# Thank you Veterans.



## Bob Hubbard (Nov 11, 2011)

On this November 11th, we would like to take a moment and say thank you to all who have and do serve. 

Thank you for the sacrifices you make, the bravery you have shown, and  all that you have done to protect the freedoms we enjoy and the land in  which we live.


----------



## MJS (Nov 11, 2011)

Yes, thank you!  I think that many times, people forget about what others are doing for them and this country.


----------



## ballen0351 (Nov 11, 2011)

Agreed Thanks to all past present and future Vets.  Serve in Honor, live with pride, and pray for peace.
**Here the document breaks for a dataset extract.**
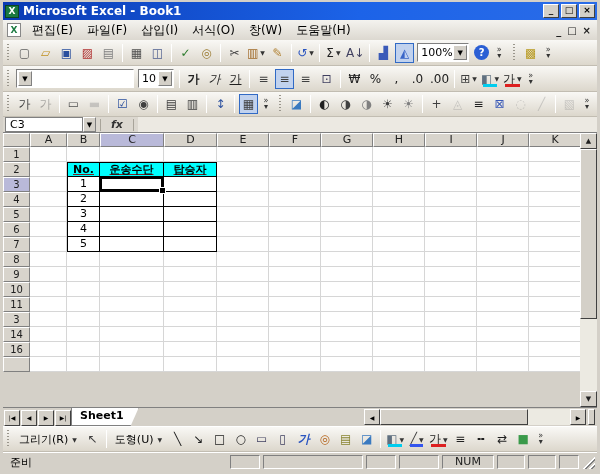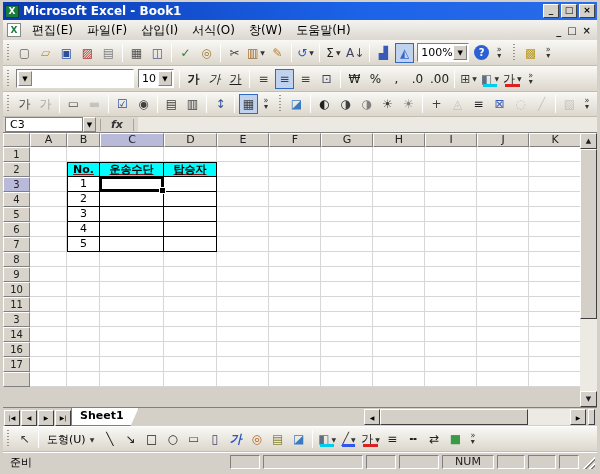"17" div.grow { html: <div> <span>17</span> <span></span> <span></span> <span></span> <span></span> <span></span> <span></span> <span></span> <span></span> <span></span> <span></span> <span></span> </div> -> none }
I challange all who read this to make a small donation to:
http://www.woundedwarriorproject.org/

I just signed up for the advanced guard but every little bit counts.  Skip that cup of coffee tomorrow and donate the $4 bucks to help the cause.


----------



## MAist25 (Nov 11, 2011)

In my opinion one of the most important holidays of the year. Thank you soooo much to all who answered the call, both past and present. You are the reason this country is so great.


----------



## oftheherd1 (Nov 13, 2011)

ballen0351 said:


> Agreed Thanks to all past present and future Vets.  Serve in Honor, live with pride, and pray for peace.
> 
> I challange all who read this to make a small donation to:
> http://www.woundedwarriorproject.org/
> ...



I second this!  I have seen what they accomplish.  Very worthy of support.


----------



## WC_lun (Nov 13, 2011)

...


----------



## Tez3 (Nov 23, 2011)

They also serve who stand and wait,  thank you to the wives, girlfriends, husbands, boyfriends and families of all those who serve because without their support it would be so much harder for the Forces to operate.


----------



## Carol (Nov 23, 2011)

Tez3 said:


> They also serve who stand and wait,  thank you to the wives, girlfriends, husbands, boyfriends and families of all those who serve because without their support it would be so much harder for the Forces to operate.



And horses! 




nc8 118 by Sikaranista, on Flickr


----------



## Tez3 (Nov 23, 2011)

Carol, you will enjoy this book.
http://www.amazon.co.uk/Monty-Tyler-Take-Top-Road/dp/0956363504


Monty and Tyler were the pets of Corporal Sarah Louise Bryant who was killed on active service in Afghan in June 2008.


----------



## Carol (Nov 23, 2011)

Tez3 said:


> Carol, you will enjoy this book.
> http://www.amazon.co.uk/Monty-Tyler-Take-Top-Road/dp/0956363504
> 
> 
> Monty and Tyler were the pets of Corporal Sarah Louise Bryant who was killed on active service in Afghan in June 2008.



Oooh I bet I would.  I bet the Sergeant (she got promoted!!) would too


----------